Рыба ловилась легко. Червя, наживленного на большой крючок, привязанный к толстой суровой нитке, брали крупная плотва, окуни, и даже налим килограмма в полтора весом скоро оказался в старом, прокопченном ведре.

Нижняя Тунгуска в районе Юкты
Нижняя Тунгуска в районе Юкты

Я смотрел, как течение накручивало в маленьких водоворотах пену, затем оторвал глаза от воды, глянул на противоположный берег и в какой уже раз удивился необычной четкости самых дальних предметов, резким, словно нарисованным, очертаниям гор. Окружающая тишина гармонично сочеталась с прозрачной чистотой воздуха, и даже лесные дали не туманились обычной воздушной синевой.

Я спросил у женщины:

- Наверное, у вас только весной бывает так хорошо, как сейчас?

- Да. Потом комары, мошка. Шибко много комаров. Потом холодно, дождь, осень. - Она говорила, не поворачиваясь в мою сторону.

- А долго здесь бывает теплая погода?

- Немного сейчас и весь июль. Август уже холодно. А октябрь - зима, совсем худо. Такой мороз, метель - у-у, - и она покачала головой.

- Трудно живется здесь, - посочувствовал я.

- Нет. Почему трудно? - живо отозвалась рыбачка и первый раз повернулась в мою сторону. - Лес кругом - дрова много, олень есть - мясо есть, река есть - рыба много. Мы привыкли.

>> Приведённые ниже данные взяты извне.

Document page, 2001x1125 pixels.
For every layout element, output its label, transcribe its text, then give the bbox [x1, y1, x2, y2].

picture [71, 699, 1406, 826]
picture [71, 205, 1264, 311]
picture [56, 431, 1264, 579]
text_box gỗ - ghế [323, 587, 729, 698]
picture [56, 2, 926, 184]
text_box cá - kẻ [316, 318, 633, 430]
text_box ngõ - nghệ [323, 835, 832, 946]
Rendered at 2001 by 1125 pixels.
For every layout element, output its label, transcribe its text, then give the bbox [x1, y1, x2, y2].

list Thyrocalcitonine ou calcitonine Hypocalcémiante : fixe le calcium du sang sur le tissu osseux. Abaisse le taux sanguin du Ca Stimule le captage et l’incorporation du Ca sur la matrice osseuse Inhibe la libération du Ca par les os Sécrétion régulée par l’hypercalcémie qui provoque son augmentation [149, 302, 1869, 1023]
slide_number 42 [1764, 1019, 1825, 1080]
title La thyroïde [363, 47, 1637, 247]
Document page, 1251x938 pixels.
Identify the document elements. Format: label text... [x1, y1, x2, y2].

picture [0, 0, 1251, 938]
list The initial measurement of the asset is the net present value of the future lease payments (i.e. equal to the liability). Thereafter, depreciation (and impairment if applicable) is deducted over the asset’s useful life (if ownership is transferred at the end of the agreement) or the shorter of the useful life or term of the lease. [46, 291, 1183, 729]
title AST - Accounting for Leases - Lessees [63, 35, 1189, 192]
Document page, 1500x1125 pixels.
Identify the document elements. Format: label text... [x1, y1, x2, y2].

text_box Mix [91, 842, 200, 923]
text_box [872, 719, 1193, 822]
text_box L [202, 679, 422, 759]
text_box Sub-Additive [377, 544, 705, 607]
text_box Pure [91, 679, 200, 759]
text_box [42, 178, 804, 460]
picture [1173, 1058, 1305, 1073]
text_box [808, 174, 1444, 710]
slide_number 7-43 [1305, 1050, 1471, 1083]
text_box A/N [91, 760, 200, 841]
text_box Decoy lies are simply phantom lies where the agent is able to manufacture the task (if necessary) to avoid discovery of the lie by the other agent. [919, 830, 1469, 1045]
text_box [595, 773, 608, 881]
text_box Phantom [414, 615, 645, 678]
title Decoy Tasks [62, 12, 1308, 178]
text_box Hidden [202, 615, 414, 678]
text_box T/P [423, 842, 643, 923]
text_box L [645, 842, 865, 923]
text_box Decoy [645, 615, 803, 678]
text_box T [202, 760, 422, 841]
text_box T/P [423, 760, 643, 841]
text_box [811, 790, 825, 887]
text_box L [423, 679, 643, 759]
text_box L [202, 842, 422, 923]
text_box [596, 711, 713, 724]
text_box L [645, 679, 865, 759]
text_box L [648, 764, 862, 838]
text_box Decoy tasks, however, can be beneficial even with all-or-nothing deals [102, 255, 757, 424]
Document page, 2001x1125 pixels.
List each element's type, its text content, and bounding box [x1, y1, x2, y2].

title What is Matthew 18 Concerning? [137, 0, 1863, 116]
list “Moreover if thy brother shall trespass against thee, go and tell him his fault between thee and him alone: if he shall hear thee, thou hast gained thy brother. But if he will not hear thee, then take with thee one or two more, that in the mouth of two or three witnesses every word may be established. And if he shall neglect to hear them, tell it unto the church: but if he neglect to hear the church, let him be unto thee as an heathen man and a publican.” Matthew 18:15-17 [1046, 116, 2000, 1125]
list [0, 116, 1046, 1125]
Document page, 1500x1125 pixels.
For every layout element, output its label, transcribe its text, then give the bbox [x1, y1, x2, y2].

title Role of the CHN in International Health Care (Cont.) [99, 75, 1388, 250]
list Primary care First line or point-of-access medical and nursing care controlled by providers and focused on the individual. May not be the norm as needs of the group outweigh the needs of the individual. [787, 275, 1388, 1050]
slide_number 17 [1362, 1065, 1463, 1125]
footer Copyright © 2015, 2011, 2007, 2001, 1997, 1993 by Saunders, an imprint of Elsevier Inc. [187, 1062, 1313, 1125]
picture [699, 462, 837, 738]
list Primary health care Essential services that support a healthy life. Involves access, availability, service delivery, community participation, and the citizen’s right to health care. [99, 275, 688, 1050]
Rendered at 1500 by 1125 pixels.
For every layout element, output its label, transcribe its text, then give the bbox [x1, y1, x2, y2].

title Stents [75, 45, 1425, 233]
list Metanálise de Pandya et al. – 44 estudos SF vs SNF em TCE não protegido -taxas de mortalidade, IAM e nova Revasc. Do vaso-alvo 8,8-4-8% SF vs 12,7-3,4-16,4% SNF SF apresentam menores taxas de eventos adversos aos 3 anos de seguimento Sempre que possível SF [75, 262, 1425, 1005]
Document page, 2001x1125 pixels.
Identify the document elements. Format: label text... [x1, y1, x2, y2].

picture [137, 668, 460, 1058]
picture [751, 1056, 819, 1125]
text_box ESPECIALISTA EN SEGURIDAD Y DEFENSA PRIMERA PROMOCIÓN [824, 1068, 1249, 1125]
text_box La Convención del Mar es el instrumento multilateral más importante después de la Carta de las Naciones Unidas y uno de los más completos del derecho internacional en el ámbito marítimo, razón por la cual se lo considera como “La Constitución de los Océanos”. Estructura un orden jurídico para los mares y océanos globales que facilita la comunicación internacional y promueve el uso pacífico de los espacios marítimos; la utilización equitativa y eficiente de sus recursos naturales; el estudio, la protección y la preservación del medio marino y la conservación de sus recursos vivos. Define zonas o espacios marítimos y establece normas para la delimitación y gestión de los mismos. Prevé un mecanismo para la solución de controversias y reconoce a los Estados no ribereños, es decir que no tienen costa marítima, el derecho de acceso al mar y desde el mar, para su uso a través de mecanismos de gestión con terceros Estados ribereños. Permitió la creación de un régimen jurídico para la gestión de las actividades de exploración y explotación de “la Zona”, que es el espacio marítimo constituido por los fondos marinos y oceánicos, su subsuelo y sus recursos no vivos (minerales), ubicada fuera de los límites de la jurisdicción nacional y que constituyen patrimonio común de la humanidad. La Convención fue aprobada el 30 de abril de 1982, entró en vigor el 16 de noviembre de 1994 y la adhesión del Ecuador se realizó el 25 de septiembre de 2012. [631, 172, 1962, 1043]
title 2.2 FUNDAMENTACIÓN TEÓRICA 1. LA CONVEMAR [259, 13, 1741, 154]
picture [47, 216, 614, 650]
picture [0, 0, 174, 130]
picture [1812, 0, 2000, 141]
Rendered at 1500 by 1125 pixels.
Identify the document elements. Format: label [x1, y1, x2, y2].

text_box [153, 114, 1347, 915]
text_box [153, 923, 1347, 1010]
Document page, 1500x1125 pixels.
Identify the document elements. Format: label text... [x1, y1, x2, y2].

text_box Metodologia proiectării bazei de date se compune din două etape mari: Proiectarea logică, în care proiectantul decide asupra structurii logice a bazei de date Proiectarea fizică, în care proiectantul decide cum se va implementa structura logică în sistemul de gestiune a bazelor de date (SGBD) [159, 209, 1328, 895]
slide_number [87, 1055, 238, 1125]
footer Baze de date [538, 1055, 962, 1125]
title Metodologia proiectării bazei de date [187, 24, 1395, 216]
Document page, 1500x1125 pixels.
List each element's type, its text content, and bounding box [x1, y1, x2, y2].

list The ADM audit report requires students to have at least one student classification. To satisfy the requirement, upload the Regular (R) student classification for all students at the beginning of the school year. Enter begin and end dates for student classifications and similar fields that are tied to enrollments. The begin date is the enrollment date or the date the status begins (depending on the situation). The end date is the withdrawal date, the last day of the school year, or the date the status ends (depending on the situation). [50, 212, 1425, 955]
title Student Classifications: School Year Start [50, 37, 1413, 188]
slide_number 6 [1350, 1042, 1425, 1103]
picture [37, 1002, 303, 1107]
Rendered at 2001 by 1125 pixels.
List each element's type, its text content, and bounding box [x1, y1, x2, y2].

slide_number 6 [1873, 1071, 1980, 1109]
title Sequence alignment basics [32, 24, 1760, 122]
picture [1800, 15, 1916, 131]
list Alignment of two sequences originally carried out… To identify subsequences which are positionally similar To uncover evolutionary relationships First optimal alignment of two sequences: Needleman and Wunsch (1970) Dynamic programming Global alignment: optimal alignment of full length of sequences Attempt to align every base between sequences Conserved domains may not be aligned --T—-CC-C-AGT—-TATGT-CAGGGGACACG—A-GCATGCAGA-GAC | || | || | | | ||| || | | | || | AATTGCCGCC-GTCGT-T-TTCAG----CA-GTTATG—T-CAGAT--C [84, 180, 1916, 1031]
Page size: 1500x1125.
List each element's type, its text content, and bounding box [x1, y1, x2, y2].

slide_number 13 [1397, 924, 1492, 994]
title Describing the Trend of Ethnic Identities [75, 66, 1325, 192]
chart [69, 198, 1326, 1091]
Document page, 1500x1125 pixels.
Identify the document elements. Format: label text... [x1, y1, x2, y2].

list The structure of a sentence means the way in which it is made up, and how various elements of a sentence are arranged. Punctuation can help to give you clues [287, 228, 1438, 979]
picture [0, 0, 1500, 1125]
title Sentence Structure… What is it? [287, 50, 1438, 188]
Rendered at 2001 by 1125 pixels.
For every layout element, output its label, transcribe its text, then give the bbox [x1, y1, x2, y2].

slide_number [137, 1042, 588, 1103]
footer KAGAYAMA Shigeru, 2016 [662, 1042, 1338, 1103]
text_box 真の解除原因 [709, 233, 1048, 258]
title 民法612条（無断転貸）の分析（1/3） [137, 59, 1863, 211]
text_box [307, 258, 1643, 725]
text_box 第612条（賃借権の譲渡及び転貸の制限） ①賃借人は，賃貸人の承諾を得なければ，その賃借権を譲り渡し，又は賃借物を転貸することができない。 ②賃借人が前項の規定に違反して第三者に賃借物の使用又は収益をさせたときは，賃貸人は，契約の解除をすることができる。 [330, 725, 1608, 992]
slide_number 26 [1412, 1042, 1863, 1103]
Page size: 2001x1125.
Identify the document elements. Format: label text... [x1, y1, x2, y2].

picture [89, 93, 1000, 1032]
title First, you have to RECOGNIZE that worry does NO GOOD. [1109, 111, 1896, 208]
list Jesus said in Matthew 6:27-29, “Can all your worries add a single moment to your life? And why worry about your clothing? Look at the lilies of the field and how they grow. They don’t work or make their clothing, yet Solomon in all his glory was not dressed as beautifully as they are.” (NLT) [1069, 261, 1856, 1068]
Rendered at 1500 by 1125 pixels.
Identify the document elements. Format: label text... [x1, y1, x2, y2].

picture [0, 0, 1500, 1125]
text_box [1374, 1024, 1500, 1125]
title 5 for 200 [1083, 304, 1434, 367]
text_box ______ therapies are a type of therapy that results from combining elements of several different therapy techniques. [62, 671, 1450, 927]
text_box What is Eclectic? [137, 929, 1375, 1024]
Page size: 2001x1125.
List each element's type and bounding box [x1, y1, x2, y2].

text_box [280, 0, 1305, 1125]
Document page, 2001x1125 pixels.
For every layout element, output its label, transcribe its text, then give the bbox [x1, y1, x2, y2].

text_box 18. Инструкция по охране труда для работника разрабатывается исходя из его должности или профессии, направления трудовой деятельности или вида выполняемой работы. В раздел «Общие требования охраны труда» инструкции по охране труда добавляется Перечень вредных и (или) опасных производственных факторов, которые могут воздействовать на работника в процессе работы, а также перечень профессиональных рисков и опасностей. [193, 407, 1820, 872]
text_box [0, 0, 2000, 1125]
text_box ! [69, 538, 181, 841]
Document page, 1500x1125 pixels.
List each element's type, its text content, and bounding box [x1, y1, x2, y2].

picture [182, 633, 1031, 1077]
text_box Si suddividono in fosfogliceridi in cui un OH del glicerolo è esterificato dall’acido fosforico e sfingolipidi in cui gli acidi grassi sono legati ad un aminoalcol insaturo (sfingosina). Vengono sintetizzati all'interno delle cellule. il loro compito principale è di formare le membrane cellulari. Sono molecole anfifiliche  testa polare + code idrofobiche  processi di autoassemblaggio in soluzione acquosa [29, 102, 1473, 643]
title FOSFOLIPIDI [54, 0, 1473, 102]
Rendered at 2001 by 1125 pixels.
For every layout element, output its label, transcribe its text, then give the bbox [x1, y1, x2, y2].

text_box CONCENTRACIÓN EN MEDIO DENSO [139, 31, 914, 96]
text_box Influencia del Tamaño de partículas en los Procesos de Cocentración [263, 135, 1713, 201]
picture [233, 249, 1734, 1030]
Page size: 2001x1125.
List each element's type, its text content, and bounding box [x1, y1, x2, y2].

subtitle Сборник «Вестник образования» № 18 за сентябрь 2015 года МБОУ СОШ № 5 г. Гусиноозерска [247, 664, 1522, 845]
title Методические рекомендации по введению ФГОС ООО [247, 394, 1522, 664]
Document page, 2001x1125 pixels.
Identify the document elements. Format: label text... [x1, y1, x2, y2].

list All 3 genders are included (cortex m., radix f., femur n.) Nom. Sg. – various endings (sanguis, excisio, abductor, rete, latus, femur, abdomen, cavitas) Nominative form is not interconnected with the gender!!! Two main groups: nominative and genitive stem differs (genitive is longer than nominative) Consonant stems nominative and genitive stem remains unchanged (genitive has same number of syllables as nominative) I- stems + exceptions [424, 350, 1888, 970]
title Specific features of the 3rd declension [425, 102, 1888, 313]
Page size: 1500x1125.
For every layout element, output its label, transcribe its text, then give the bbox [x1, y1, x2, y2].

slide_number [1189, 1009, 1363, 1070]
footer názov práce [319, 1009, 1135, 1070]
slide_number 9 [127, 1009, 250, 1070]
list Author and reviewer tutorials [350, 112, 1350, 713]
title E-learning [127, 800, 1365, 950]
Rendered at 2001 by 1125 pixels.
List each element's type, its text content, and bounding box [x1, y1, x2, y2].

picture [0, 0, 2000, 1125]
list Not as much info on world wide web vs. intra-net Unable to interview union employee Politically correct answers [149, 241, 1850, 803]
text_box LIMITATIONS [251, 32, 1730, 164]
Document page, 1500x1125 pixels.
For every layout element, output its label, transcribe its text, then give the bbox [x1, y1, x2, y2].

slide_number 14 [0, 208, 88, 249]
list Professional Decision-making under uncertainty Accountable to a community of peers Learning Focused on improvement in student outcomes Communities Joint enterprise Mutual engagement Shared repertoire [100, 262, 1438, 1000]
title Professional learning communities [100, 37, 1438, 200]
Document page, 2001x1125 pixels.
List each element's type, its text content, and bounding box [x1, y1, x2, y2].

...Вечером меня пригласили на охоту. С мотористом и зоотехником зверофермы мы спустились на лодке по течению ниже небольшого, но очень быстрого порога, окруженного нагромождениями черных скал. На берегу мы продрались через завалы таежного мелколесья и, разойдясь в сторону у озера, почти примыкавшего к реке, замаскировались в кустах - они с ружьями, а я с фотоаппаратом. За озером кружились крикливые чайки и иногда присаживались отдохнуть на раскидистых ветвях сухой сосны. Несколько раз на воду садились чирки, широконоски и кряковые утки. Поднимая золотые всплески воды, яркие селезни гонялись за самочками, игриво взлетали и веселой ватагой метались над деревьями. Две краснозобые гагары тяжело и шумно спланировали за сухие заросли осоки. Когда тени деревьев закрыли мой участок берега, из кустов прямо к воде неслышной поступью вышел самец белой куропатки с оранжевым весенним галстуком на шее. Птица настороженно застыла и стала похожа на фаянсовую или мраморную скульптуру. Стоило мне сделать пол-оборота в ее сторону, раздалось возмущенное "кок-кобяк! бак! бак!". Замелькали сначала белые, потом розовые в свете зари крылья, и таежное "привидение" исчезло в чаще ветвей.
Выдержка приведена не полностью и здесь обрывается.